> _Material to process_:

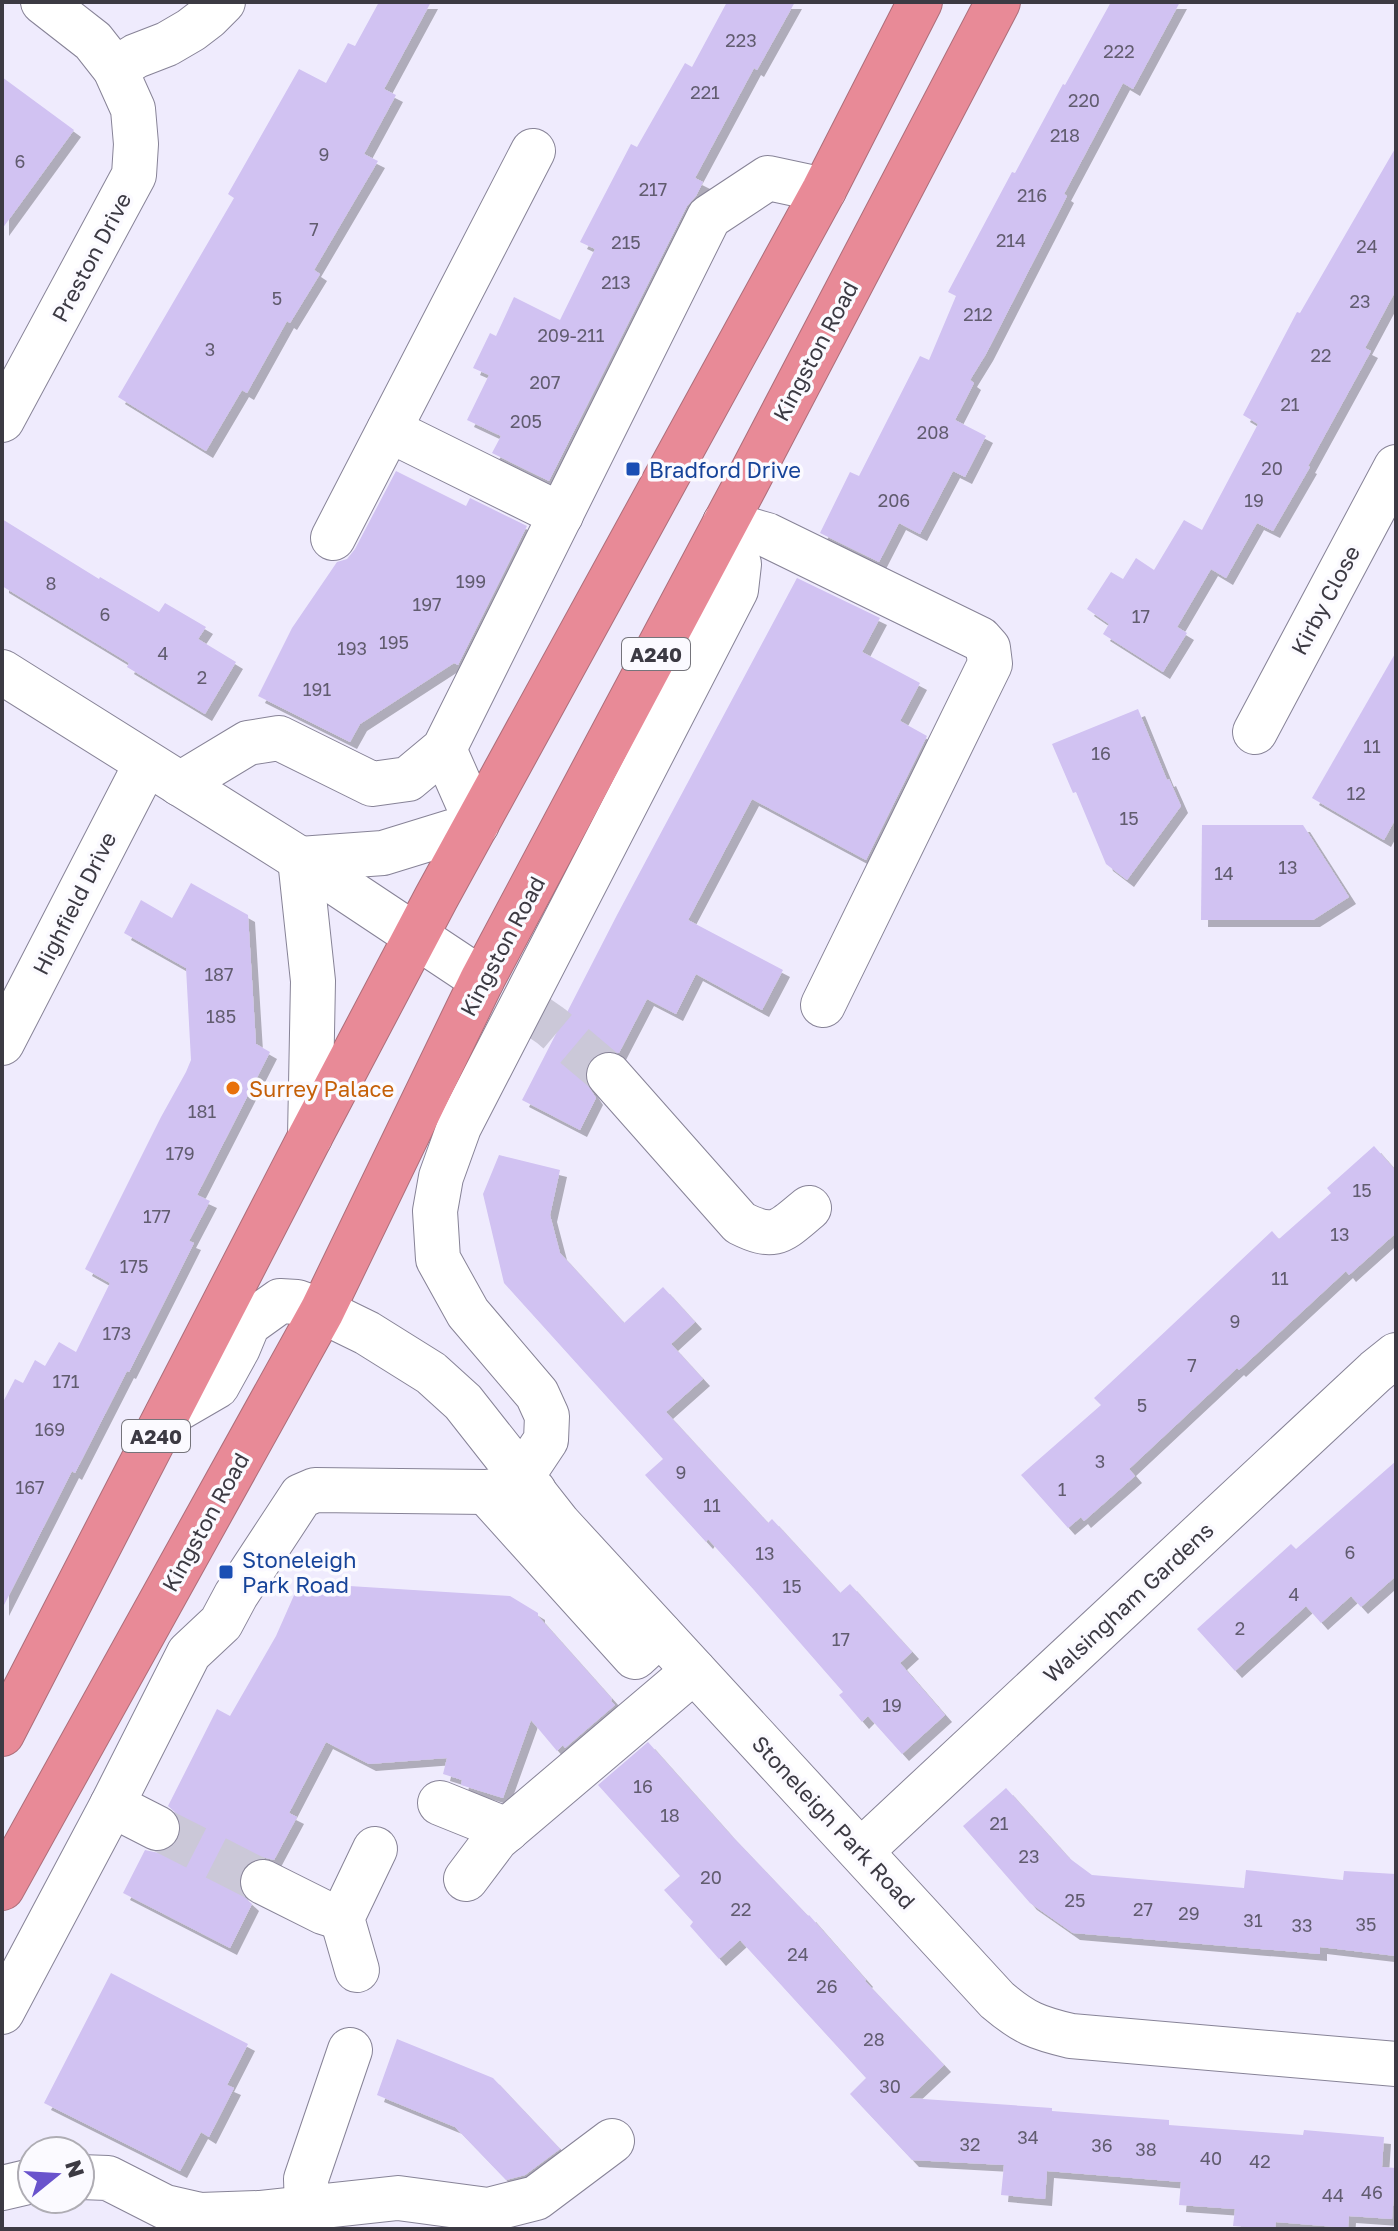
<svg xmlns="http://www.w3.org/2000/svg" width="1398" height="2231" font-family="'Golos Text',sans-serif">
	<style>
		.building { fill: #d1c2f2; filter: url(#shadow) }
		.lines { fill: none; stroke-linecap: round; stroke-linejoin: round }
		.minor-tunnel { stroke: #cbc8d8; stroke-width: 44; stroke-dasharray: 44 22; stroke-linecap: butt }
		.minor-casing { stroke: #878397; stroke-width: 46 }
		.highway-casing { stroke: #ac6e7a; stroke-width: 46 }
		.minor { stroke: #fff; stroke-width: 44 }
		.highway { stroke: #e88a97; stroke-width: 44 }
		.transit-dot { fill: #1a4fb4; stroke: #fbfaff; stroke-width: 3 }
		.food-dot { fill: #e8710a; stroke: #fbfaff; stroke-width: 3 }
		.labels { text-anchor: middle; dominant-baseline: central; stroke-width: 7; stroke-linejoin: round; paint-order: stroke }
		.number-label { font-size: 18px; fill: #615c6f }
		.shield { fill: #fbfaff; stroke: #75747b; stroke-width: 2 }
		.shield-label { font-size: 20px; font-weight: bold; fill: #3c3a43 }
		.street-label { font-size: 22px; fill: #3c3a43; stroke: #fbfaff }
		.transit-label { font-size: 22px; fill: #164399; stroke: #fbfaff; text-anchor: start }
		.food-label { font-size: 22px; fill: #c56008; stroke: #fbfaff; text-anchor: start }
	</style>
	<defs>
		<filter id="shadow"><feDropShadow dx="7" dy="7" stdDeviation="0" flood-color="#0004"/></filter>
	</defs>
	<rect width="100%" height="100%" fill="#efebfd"/>
	<g class="building">
		<path d="M379 2H431L384 89 396 95 364 154 378 161 314 270 320 274 290 323 287 321 247 393 242 390 206 451 118 397 234 198 228 194 299 69 326 83 348 43 355 46Z"/>
		<path d="M727 2H795L757 70 754 68 695 178 703 182 696 196 687 206 549 481 492 453 501 436 467 420 489 375 473 368 490 333 496 336 514 297 560 320 595 249 580 242 631 144 637 147 685 63 692 67Z"/>
		<path d="M1111 2H1180L1133 89 1123 83 1064 194 1067 196 986 354 970 380 974 383 955 420 986 436 965 477 953 471 920 534 899 523 879 562 820 533 850 472 859 476 920 356 929 360 956 296 948 292 1012 172 1015 173 1063 84 1065 85Z"/>
		<path d="M2 77 74 130 2 229Z"/>
		<path d="M1396 147V290L1365 348 1371 351 1308 466 1310 467 1273 531 1257 523 1226 578 1211 569 1177 627 1187 633 1163 672 1103 634 1109 624 1087 609 1111 572 1123 579 1136 558 1154 570 1184 520 1202 530 1258 424 1243 415 1297 312 1300 313Z"/>
		<path d="M396 471 466 506 470 498 527 526 458 665 454 663 360 724 350 742 258 696 292 628 337 562 347 559 355 549Z"/>
		<path d="M2 519 99 579 100 577 159 612 165 603 206 627 198 639 236 662 205 714 127 667 129 663 2 586Z"/>
		<path d="M797 578 880 618 862 652 920 683 900 721 927 736 866 860 752 799 688 920 783 970 762 1010 696 974 676 1014 647 999 619 1053 603 1051 593 1056 586 1066 585 1081 596 1098 580 1130 522 1100 617 915Z"/>
		<path d="M1396 652V818L1384 840 1312 798Z"/>
		<path d="M1138 709 1167 780 1169 779 1181 806 1127 880 1106 864 1076 792 1073 793 1052 744Z"/>
		<path d="M1202 825H1303L1349 897 1313 920H1201Z"/>
		<path d="M191 883 248 915 256 1044 270 1052 197 1195 210 1201 189 1241 194 1243 129 1372 127 1371 75 1473 72 1471 2 1609V1404L15 1379 23 1383 35 1360 45 1366 59 1342 76 1352 110 1283 85 1269 161 1117 186 1072 191 1060 186 968 124 933 141 900 172 918Z"/>
		<path d="M1374 1146 1396 1171V1233L1349 1275 1346 1271 1239 1370 1237 1368 1129 1469 1135 1476 1084 1521 1081 1517 1068 1528 1021 1475 1101 1405 1094 1398 1154 1342 1272 1231 1279 1239 1331 1193 1327 1188Z"/>
		<path d="M499 1155 560 1170 550 1215 560 1253 624 1323 663 1287 695 1322 671 1344 703 1379 666 1412 768 1523 772 1519 840 1593 850 1584 912 1652 900 1663 945 1715 902 1754 868 1716 862 1722 839 1695 843 1692 754 1590 708 1539 706 1542 645 1475 663 1459 504 1283 483 1194Z"/>
		<path d="M1396 1461V1576L1361 1607 1351 1596 1321 1623 1306 1606 1235 1671 1197 1629 1291 1544 1296 1549Z"/>
		<path d="M317 1584 510 1596 538 1613V1616L612 1699 611 1701 615 1705 565 1748 563 1745 557 1751 531 1720 503 1798 461 1785 462 1780 443 1774 447 1758 369 1764 326 1742 289 1813 297 1817 274 1860 262 1857 250 1861 240 1872 238 1883 242 1895 252 1904 230 1948 123 1893 145 1850 159 1853 171 1848 179 1840 182 1826 177 1814 168 1806 217 1709 230 1716 276 1636 295 1593Z"/>
		<path d="M648 1742 728 1832 808 1916 809 1915 866 1980 865 1981 944 2065 909 2098 1052 2108V2111L1169 2120V2125L1303 2135 1304 2130 1384 2137 1382 2167 1396 2168 1392 2219 1349 2216 1348 2228 1276 2222 1275 2229 1233 2226 1235 2209 1179 2205 1181 2182 1047 2171 1045 2199 1001 2195 1004 2165 912 2160 850 2094 866 2078 740 1940 719 1959 690 1926 693 1922 664 1890 680 1876 598 1785Z"/>
		<path d="M1006 1788 1069 1858 1092 1875 1244 1888 1246 1870 1343 1880 1344 1871 1396 1874V1956L1320 1947V1954L1073 1933 1030 1903 963 1826Z"/>
		<path d="M111 1973 248 2044 227 2085 234 2088 209 2137 201 2132 180 2171 44 2103Z"/>
		<path d="M397 2039 493 2078 560 2149 525 2175 506 2180 455 2127 377 2095Z"/>
	</g>
	<g class="lines">
		<g class="minor-tunnel">
			<path d="M522 1006 551 1026 609 1075"/>
			<path d="M157 1828 263 1882"/>
		</g>
		<defs>
			<g id="minor">
				<path d="M115 69 136 56 167 44 191 30 208 17 223 2"/>
				<path d="M2 420 134 175 136 144 133 109 115 69 93 41 43 2"/>
				<path d="M389 430 561 515"/>
				<path d="M725 523 767 535 980 639 988 648 990 664 823 1005"/>
				<path d="M333 538 533 151"/>
				<path d="M2 672 300 859 482 980"/>
				<path d="M1255 732 1396 467"/>
				<path d="M180 784 248 743 279 738 372 784 408 779 444 749 709 217 768 178 824 190"/>
				<path d="M300 859 313 981 310 1137"/>
				<path d="M300 859 383 853 477 824 444 749"/>
				<path d="M2 1043 146 764"/>
				<path d="M609 1075 740 1223C776 1241 781 1231 809 1208"/>
				<path d="M167 1415 217 1386 238 1348 248 1324 280 1301 297 1302 322 1311 367 1333 431 1373 463 1402 559 1524 997 2000C1024 2023 1037 2028 1071 2036L1396 2064"/>
				<path d="M522 1476 546 1440 547 1416 537 1394 468 1313 438 1259 435 1211 441 1177 459 1127 736 590 739 564 725 523"/>
				<path d="M486 1492 635 1657 660 1634"/>
				<path d="M440 1803 507 1830"/>
				<path d="M112 1805 157 1828"/>
				<path d="M861 1851 1376 1371 1396 1355"/>
				<path d="M466 1879 496 1839 694 1671"/>
				<path d="M263 1882 323 1912 342 1918"/>
				<path d="M357 1970 342 1918 375 1849"/>
				<path d="M2 2012 112 1805 189 1653 221 1623 236 1595 301 1496 315 1490 486 1492 508 1489 534 1491"/>
				<path d="M80 2177 108 2178 165 2207 200 2215 259 2213 398 2198 488 2210 536 2198 612 2141"/>
				<path d="M2 2188 32 2181"/>
				<path d="M307 2207 306 2179 350 2050"/>
			</g>
			<g id="highway">
				<path d="M2 1734 310 1137 436 898 824 190 920 2"/>
				<path d="M2 1888 322 1311 482 980 748 480 998 2"/>
			</g>
		</defs>
		<use href="#minor" class="minor-casing"/>
		<use href="#highway" class="highway-casing"/>
		<use href="#minor" class="minor"/>
		<use href="#highway" class="highway"/>
	</g>
	<g class="transit-dot">
		<rect x="625" y="461" width="16" height="16" rx="4"/>
		<rect x="218" y="1564" width="16" height="16" rx="4"/>
	</g>
	<circle class="food-dot" cx="233" cy="1088" r="8"/>
	<g class="labels">
		<g class="number-label">
			<text x="741" y="40">223</text>
			<text x="1119" y="51">222</text>
			<text x="705" y="92">221</text>
			<text x="1084" y="100">220</text>
			<text x="1065" y="135">218</text>
			<text x="324" y="154">9</text>
			<text x="20" y="161">6</text>
			<text x="653" y="189">217</text>
			<text x="1032" y="195">216</text>
			<text x="314" y="229">7</text>
			<text x="1011" y="240">214</text>
			<text x="626" y="242">215</text>
			<text x="1367" y="246">24</text>
			<text x="616" y="282">213</text>
			<text x="277" y="298">5</text>
			<text x="1360" y="301">23</text>
			<text x="978" y="314">212</text>
			<text x="571" y="335">209-211</text>
			<text x="210" y="349">3</text>
			<text x="1321" y="355">22</text>
			<text x="545" y="382">207</text>
			<text x="1290" y="404">21</text>
			<text x="526" y="421">205</text>
			<text x="933" y="432">208</text>
			<text x="1272" y="468">20</text>
			<text x="894" y="500">206</text>
			<text x="1254" y="500">19</text>
			<text x="471" y="581">199</text>
			<text x="51" y="583">8</text>
			<text x="427" y="604">197</text>
			<text x="105" y="614">6</text>
			<text x="1141" y="616">17</text>
			<text x="394" y="642">195</text>
			<text x="352" y="648">193</text>
			<text x="163" y="653">4</text>
			<text x="202" y="677">2</text>
			<text x="317" y="689">191</text>
			<text x="1372" y="746">11</text>
			<text x="1101" y="753">16</text>
			<text x="1356" y="793">12</text>
			<text x="1129" y="818">15</text>
			<text x="1288" y="867">13</text>
			<text x="1224" y="873">14</text>
			<text x="219" y="974">187</text>
			<text x="221" y="1016">185</text>
			<text x="202" y="1111">181</text>
			<text x="180" y="1153">179</text>
			<text x="1362" y="1190">15</text>
			<text x="157" y="1216">177</text>
			<text x="1340" y="1234">13</text>
			<text x="134" y="1266">175</text>
			<text x="1280" y="1278">11</text>
			<text x="1235" y="1321">9</text>
			<text x="117" y="1333">173</text>
			<text x="1192" y="1365">7</text>
			<text x="66" y="1381">171</text>
			<text x="1142" y="1405">5</text>
			<text x="50" y="1429">169</text>
			<text x="1100" y="1461">3</text>
			<text x="681" y="1472">9</text>
			<text x="30" y="1487">167</text>
			<text x="1062" y="1489">1</text>
			<text x="712" y="1505">11</text>
			<text x="1350" y="1552">6</text>
			<text x="765" y="1553">13</text>
			<text x="792" y="1586">15</text>
			<text x="1294" y="1594">4</text>
			<text x="1240" y="1628">2</text>
			<text x="841" y="1639">17</text>
			<text x="892" y="1705">19</text>
			<text x="643" y="1786">16</text>
			<text x="670" y="1815">18</text>
			<text x="999" y="1823">21</text>
			<text x="1029" y="1856">23</text>
			<text x="711" y="1877">20</text>
			<text x="1075" y="1900">25</text>
			<text x="741" y="1909">22</text>
			<text x="1143" y="1909">27</text>
			<text x="1189" y="1913">29</text>
			<text x="1253" y="1920">31</text>
			<text x="1366" y="1924">35</text>
			<text x="1302" y="1925">33</text>
			<text x="798" y="1954">24</text>
			<text x="827" y="1986">26</text>
			<text x="874" y="2039">28</text>
			<text x="890" y="2086">30</text>
			<text x="1028" y="2137">34</text>
			<text x="970" y="2144">32</text>
			<text x="1102" y="2145">36</text>
			<text x="1146" y="2149">38</text>
			<text x="1211" y="2158">40</text>
			<text x="1260" y="2161">42</text>
			<text x="1372" y="2192">46</text>
			<text x="1333" y="2195">44</text>
		</g>
		<g class="shield">
			<rect x="622" y="638" width="68" height="32" rx="6"/>
			<rect x="122" y="1420" width="68" height="32" rx="6"/>
		</g>
		<g class="shield-label">
			<text x="656" y="654">A240</text>
			<text x="156" y="1436">A240</text>
		</g>
		<g class="street-label">
			<text transform="translate(91 257) rotate(-62)">Preston Drive</text>
			<text transform="translate(815 351) rotate(-62)">Kingston Road</text>
			<text transform="translate(1325 600) rotate(-62)">Kirby Close</text>
			<text transform="translate(74 903) rotate(-63)">Highfield Drive</text>
			<text transform="translate(502 946) rotate(-62)">Kingston Road</text>
			<text transform="translate(205 1522) rotate(-61)">Kingston Road</text>
			<text transform="translate(1128 1602) rotate(-43)">Walsingham Gardens</text>
			<text transform="translate(834 1822) rotate(47)">Stoneleigh Park Road</text>
		</g>
		<g class="transit-label">
			<text x="649" y="469">Bradford Drive</text>
			<text x="242" y="1559">Stoneleigh<tspan x="242" dy="25">Park Road</tspan></text>
		</g>
		<g class="food-label">
			<text x="249" y="1088">Surrey Palace</text>
		</g>
	</g>
	<rect width="1398" height="2231" fill="none" stroke="#3c3a43" stroke-width="8"/>
	<g transform="translate(56 2175) rotate(72)"><circle r="38" fill="#fbfaff" stroke="#afadb4" stroke-width="2"/>
	<path d="M0-6L14 30L0 20L-14 30Z" fill="#6953cc"/>
	<text y="-12" font-size="22" font-weight="bold" text-anchor="middle" fill="#3c3a43">N</text>
	</g>
</svg>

> _Exercise directions_: Go through the listing, find each line with the word "start", and copy it.

> _Solution_:
		.transit-label { font-size: 22px; fill: #164399; stroke: #fbfaff; text-anchor: start }
		.food-label { font-size: 22px; fill: #c56008; stroke: #fbfaff; text-anchor: start }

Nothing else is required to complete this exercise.